Through her poems, Duffy attempts to alter the distorting image of women as they are implicitly presented in the Bible. She insinuates that the Bible, as any historical text, must be looked upon with a critical eye, and exposes in “Queen Herod” that the conventional image of women has facilitated their oppression. But instead of rejecting Christianity, she declares her faith, by moving within the limits of religion, not changing the core of it, like other contemporary feminist theologians. She only proposes a more fair revision that embraces the human experience of both sexes.

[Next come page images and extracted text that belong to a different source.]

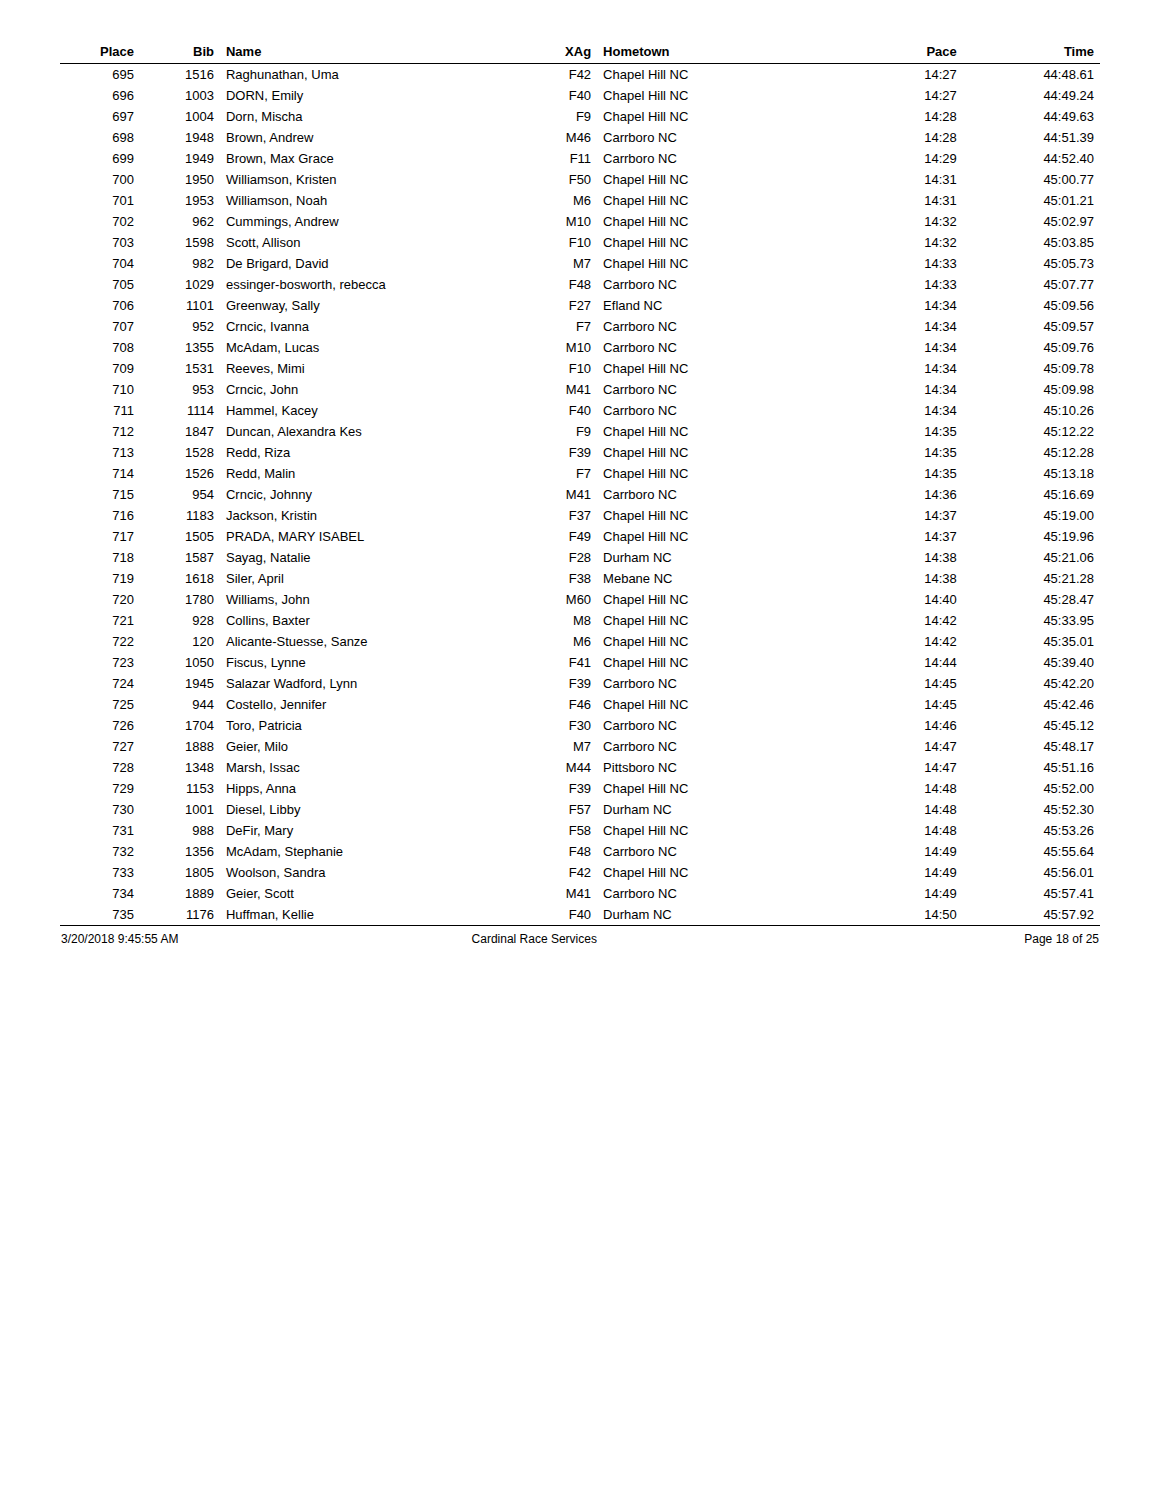| Place | Bib | Name | XAg | Hometown | Pace | Time |
| --- | --- | --- | --- | --- | --- | --- |
| 695 | 1516 | Raghunathan, Uma | F42 | Chapel Hill NC | 14:27 | 44:48.61 |
| 696 | 1003 | DORN, Emily | F40 | Chapel Hill NC | 14:27 | 44:49.24 |
| 697 | 1004 | Dorn, Mischa | F9 | Chapel Hill NC | 14:28 | 44:49.63 |
| 698 | 1948 | Brown, Andrew | M46 | Carrboro NC | 14:28 | 44:51.39 |
| 699 | 1949 | Brown, Max Grace | F11 | Carrboro NC | 14:29 | 44:52.40 |
| 700 | 1950 | Williamson, Kristen | F50 | Chapel Hill NC | 14:31 | 45:00.77 |
| 701 | 1953 | Williamson, Noah | M6 | Chapel Hill NC | 14:31 | 45:01.21 |
| 702 | 962 | Cummings, Andrew | M10 | Chapel Hill NC | 14:32 | 45:02.97 |
| 703 | 1598 | Scott, Allison | F10 | Chapel Hill NC | 14:32 | 45:03.85 |
| 704 | 982 | De Brigard, David | M7 | Chapel Hill NC | 14:33 | 45:05.73 |
| 705 | 1029 | essinger-bosworth, rebecca | F48 | Carrboro NC | 14:33 | 45:07.77 |
| 706 | 1101 | Greenway, Sally | F27 | Efland NC | 14:34 | 45:09.56 |
| 707 | 952 | Crncic, Ivanna | F7 | Carrboro NC | 14:34 | 45:09.57 |
| 708 | 1355 | McAdam, Lucas | M10 | Carrboro NC | 14:34 | 45:09.76 |
| 709 | 1531 | Reeves, Mimi | F10 | Chapel Hill NC | 14:34 | 45:09.78 |
| 710 | 953 | Crncic, John | M41 | Carrboro NC | 14:34 | 45:09.98 |
| 711 | 1114 | Hammel, Kacey | F40 | Carrboro NC | 14:34 | 45:10.26 |
| 712 | 1847 | Duncan, Alexandra Kes | F9 | Chapel Hill NC | 14:35 | 45:12.22 |
| 713 | 1528 | Redd, Riza | F39 | Chapel Hill NC | 14:35 | 45:12.28 |
| 714 | 1526 | Redd, Malin | F7 | Chapel Hill NC | 14:35 | 45:13.18 |
| 715 | 954 | Crncic, Johnny | M41 | Carrboro NC | 14:36 | 45:16.69 |
| 716 | 1183 | Jackson, Kristin | F37 | Chapel Hill NC | 14:37 | 45:19.00 |
| 717 | 1505 | PRADA, MARY ISABEL | F49 | Chapel Hill NC | 14:37 | 45:19.96 |
| 718 | 1587 | Sayag, Natalie | F28 | Durham NC | 14:38 | 45:21.06 |
| 719 | 1618 | Siler, April | F38 | Mebane NC | 14:38 | 45:21.28 |
| 720 | 1780 | Williams, John | M60 | Chapel Hill NC | 14:40 | 45:28.47 |
| 721 | 928 | Collins, Baxter | M8 | Chapel Hill NC | 14:42 | 45:33.95 |
| 722 | 120 | Alicante-Stuesse, Sanze | M6 | Chapel Hill NC | 14:42 | 45:35.01 |
| 723 | 1050 | Fiscus, Lynne | F41 | Chapel Hill NC | 14:44 | 45:39.40 |
| 724 | 1945 | Salazar Wadford, Lynn | F39 | Carrboro NC | 14:45 | 45:42.20 |
| 725 | 944 | Costello, Jennifer | F46 | Chapel Hill NC | 14:45 | 45:42.46 |
| 726 | 1704 | Toro, Patricia | F30 | Carrboro NC | 14:46 | 45:45.12 |
| 727 | 1888 | Geier, Milo | M7 | Carrboro NC | 14:47 | 45:48.17 |
| 728 | 1348 | Marsh, Issac | M44 | Pittsboro NC | 14:47 | 45:51.16 |
| 729 | 1153 | Hipps, Anna | F39 | Chapel Hill NC | 14:48 | 45:52.00 |
| 730 | 1001 | Diesel, Libby | F57 | Durham NC | 14:48 | 45:52.30 |
| 731 | 988 | DeFir, Mary | F58 | Chapel Hill NC | 14:48 | 45:53.26 |
| 732 | 1356 | McAdam, Stephanie | F48 | Carrboro NC | 14:49 | 45:55.64 |
| 733 | 1805 | Woolson, Sandra | F42 | Chapel Hill NC | 14:49 | 45:56.01 |
| 734 | 1889 | Geier, Scott | M41 | Carrboro NC | 14:49 | 45:57.41 |
| 735 | 1176 | Huffman, Kellie | F40 | Durham NC | 14:50 | 45:57.92 |
| 3/20/2018 9:45:55 AM | Cardinal Race Services | Page 18 of 25 |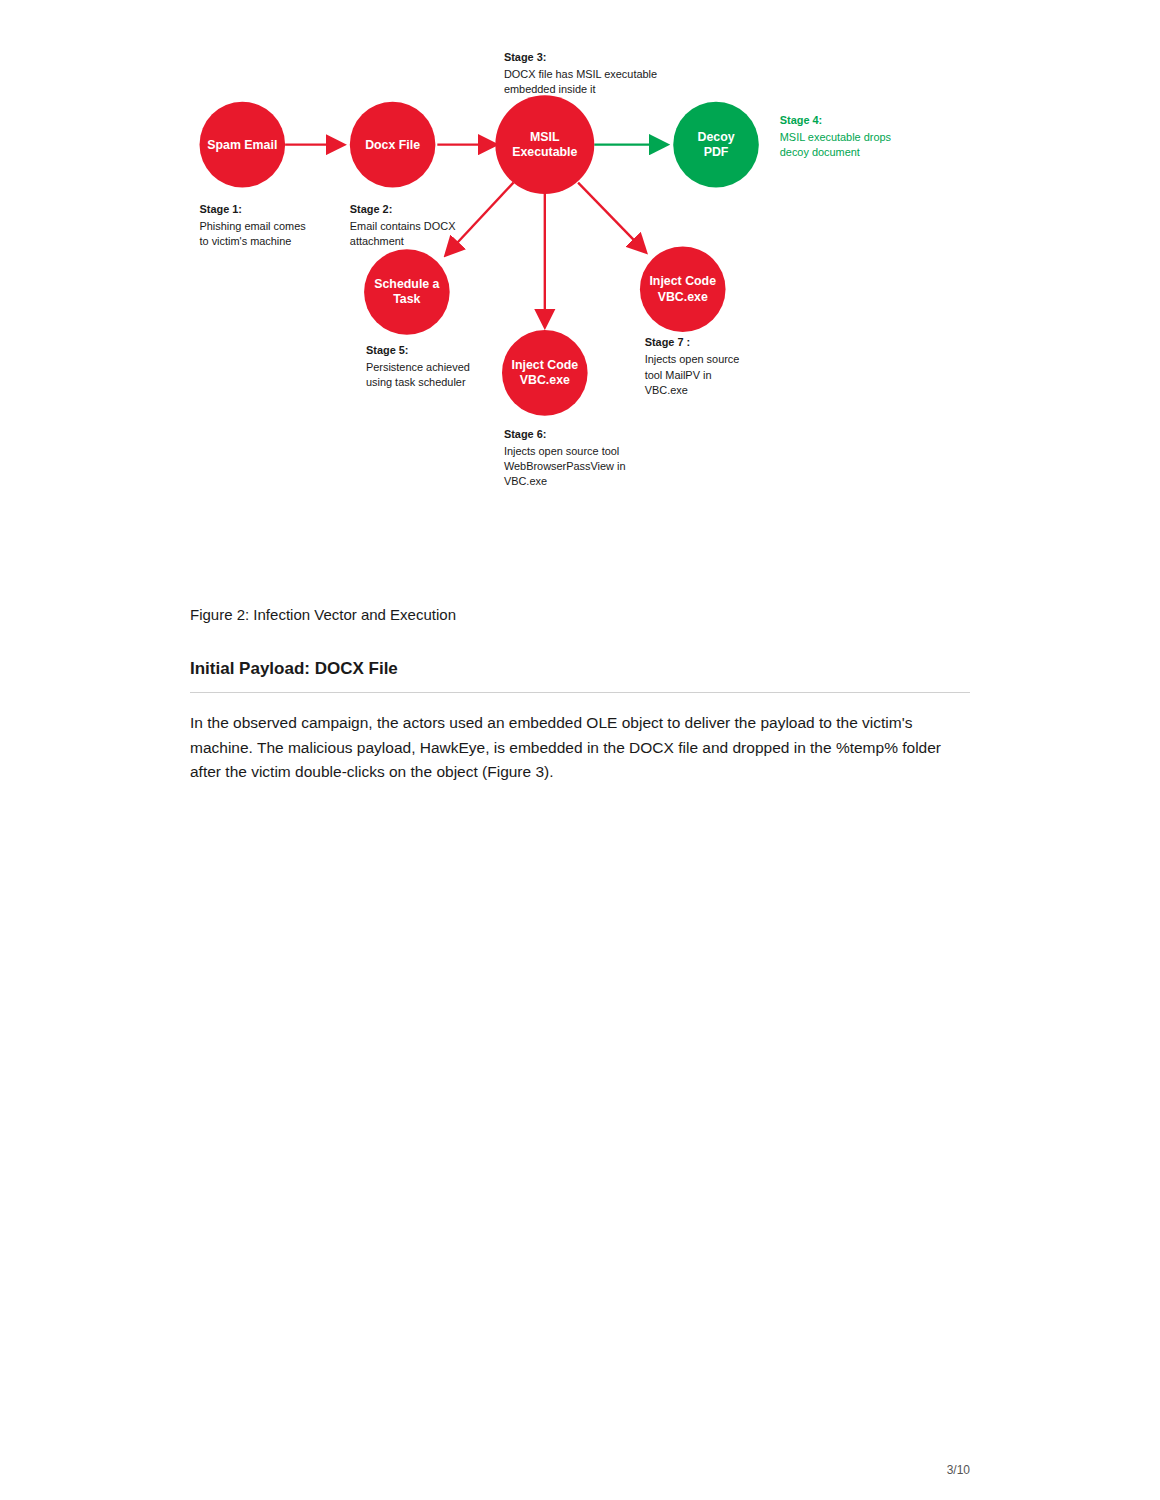Stage 3: DOCX file has MSIL executable embedded inside it Spam Email Docx File MSIL Executable Decoy PDF Stage 4: MSIL executable drops decoy document Stage 1: Phishing email comes to victim's machine Stage 2: Email contains DOCX attachment Schedule a Task Inject Code VBC.exe Stage 5: Persistence achieved using task scheduler Stage 7 : Injects open source tool MailPV in VBC.exe Inject Code VBC.exe Stage 6: Injects open source tool WebBrowserPassView in VBC.exe
Figure 2: Infection Vector and Execution
Initial Payload: DOCX File
In the observed campaign, the actors used an embedded OLE object to deliver the payload to the victim's machine. The malicious payload, HawkEye, is embedded in the DOCX file and dropped in the %temp% folder after the victim double-clicks on the object (Figure 3).
3/10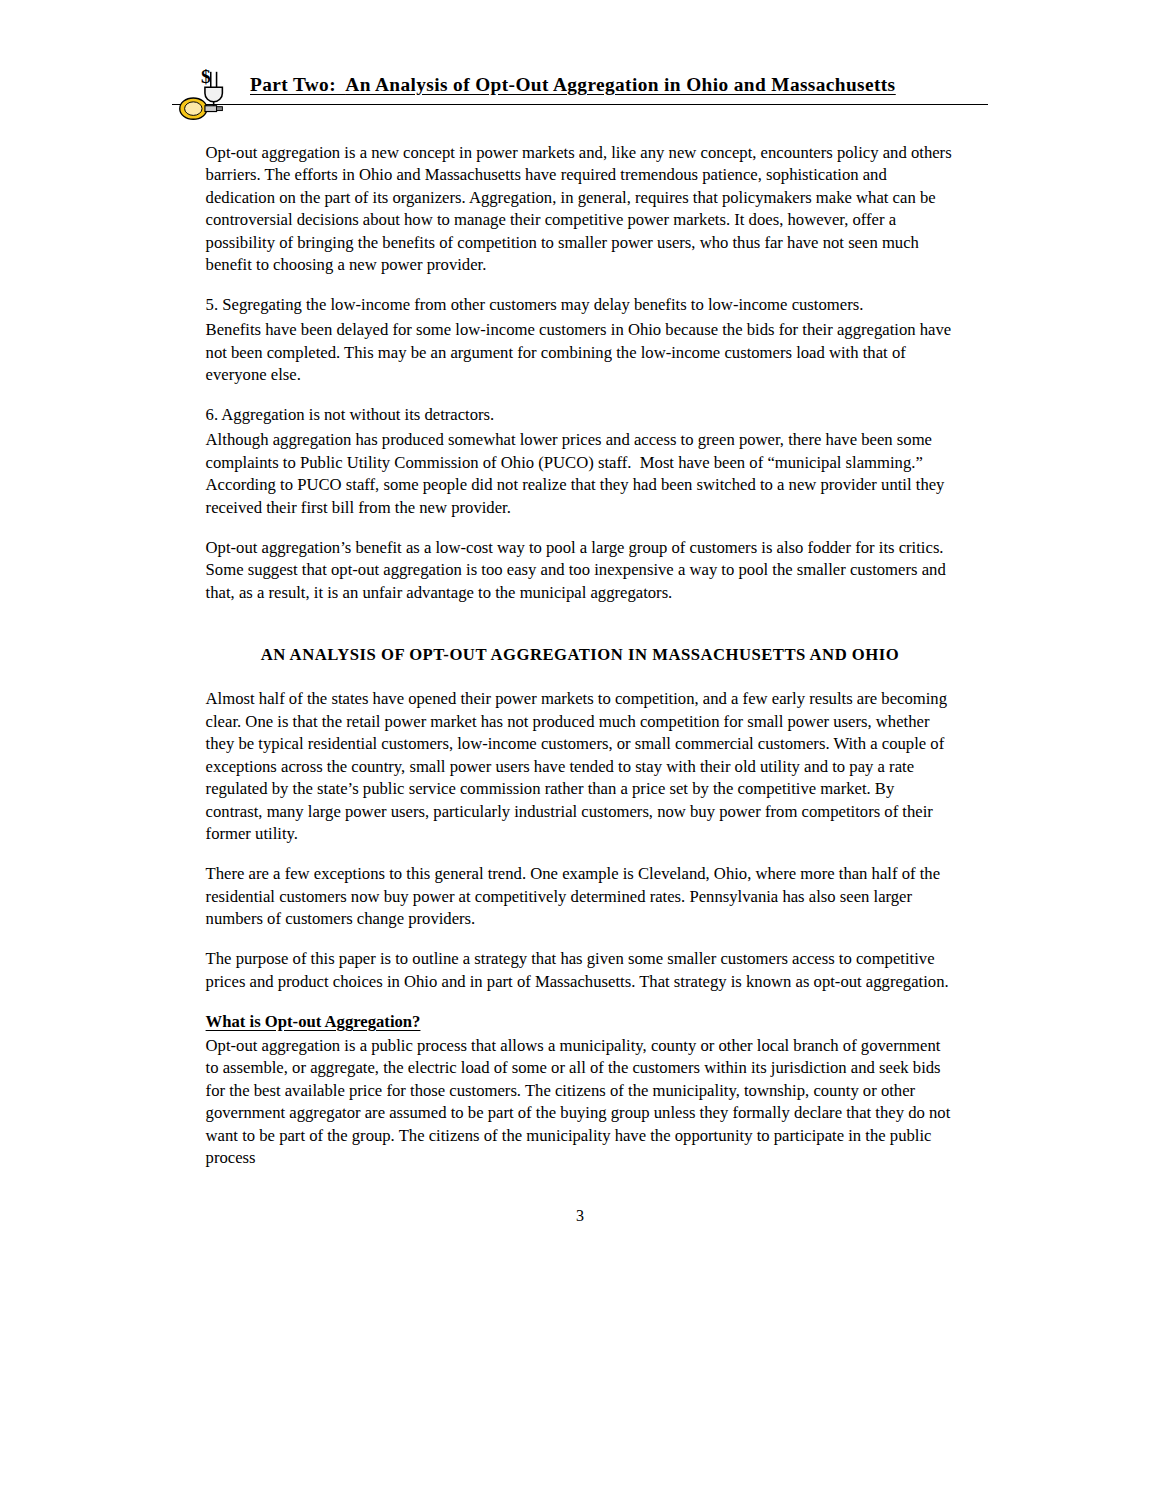$
Part Two: An Analysis of Opt-Out Aggregation in Ohio and Massachusetts
Opt-out aggregation is a new concept in power markets and, like any new concept, encounters policy and others barriers. The efforts in Ohio and Massachusetts have required tremendous patience, sophistication and dedication on the part of its organizers. Aggregation, in general, requires that policymakers make what can be controversial decisions about how to manage their competitive power markets. It does, however, offer a possibility of bringing the benefits of competition to smaller power users, who thus far have not seen much benefit to choosing a new power provider.
5. Segregating the low-income from other customers may delay benefits to low-income customers.
Benefits have been delayed for some low-income customers in Ohio because the bids for their aggregation have not been completed. This may be an argument for combining the low-income customers load with that of everyone else.
6. Aggregation is not without its detractors.
Although aggregation has produced somewhat lower prices and access to green power, there have been some complaints to Public Utility Commission of Ohio (PUCO) staff. Most have been of “municipal slamming.” According to PUCO staff, some people did not realize that they had been switched to a new provider until they received their first bill from the new provider.
Opt-out aggregation’s benefit as a low-cost way to pool a large group of customers is also fodder for its critics. Some suggest that opt-out aggregation is too easy and too inexpensive a way to pool the smaller customers and that, as a result, it is an unfair advantage to the municipal aggregators.
AN ANALYSIS OF OPT-OUT AGGREGATION IN MASSACHUSETTS AND OHIO
Almost half of the states have opened their power markets to competition, and a few early results are becoming clear. One is that the retail power market has not produced much competition for small power users, whether they be typical residential customers, low-income customers, or small commercial customers. With a couple of exceptions across the country, small power users have tended to stay with their old utility and to pay a rate regulated by the state’s public service commission rather than a price set by the competitive market. By contrast, many large power users, particularly industrial customers, now buy power from competitors of their former utility.
There are a few exceptions to this general trend. One example is Cleveland, Ohio, where more than half of the residential customers now buy power at competitively determined rates. Pennsylvania has also seen larger numbers of customers change providers.
The purpose of this paper is to outline a strategy that has given some smaller customers access to competitive prices and product choices in Ohio and in part of Massachusetts. That strategy is known as opt-out aggregation.
What is Opt-out Aggregation?
Opt-out aggregation is a public process that allows a municipality, county or other local branch of government to assemble, or aggregate, the electric load of some or all of the customers within its jurisdiction and seek bids for the best available price for those customers. The citizens of the municipality, township, county or other government aggregator are assumed to be part of the buying group unless they formally declare that they do not want to be part of the group. The citizens of the municipality have the opportunity to participate in the public process
3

Duffy’s attempt to draw “on images of the Apocalypse for its effect” (Michelis & Rowland 112) intensifies the dramatic effect. The “hooves of terrible horses thunder and drum” allude to the four horsemen of the Apocalypse (Revelations 6, 1-8), linking the danger of “our sleeping daughters” (95) to the arrival of the four horsemen and the beginning of the end of the world. Since the advent of the four horsemen is considered devil’s work, and will result in destruction, Duffy relates the oppression that “our sleeping daughters” (95) are facing to a sin that will draw the advent of the horsemen. This equates oppressive male behavior with sin, and the advent of the end of the world. Moreover, the version of Queen Herod’s female experience is justified. She is led to this terrible act by the love for her daughter, and through feelings of altruism, the strong feelings that all parents feel for their children. She is also led by her obligation to protect the weak, from the oppression of the strong, and to save her daughter’s life. Queen Herod can in this way be viewed as a strong mother who will act, and will do everything to protect her child, contrary to the major symbol of motherhood in Christianity, Mary, with Duffy complying perfectly with Saiving’s exhortation of the way a mother should behave. In contrast to Mary, she is not willing to sacrifice her child for others. Queen Herod thus displays more earthly feelings, and does not wait patiently for things to happen, but takes control over her own and her beloved ones’ life.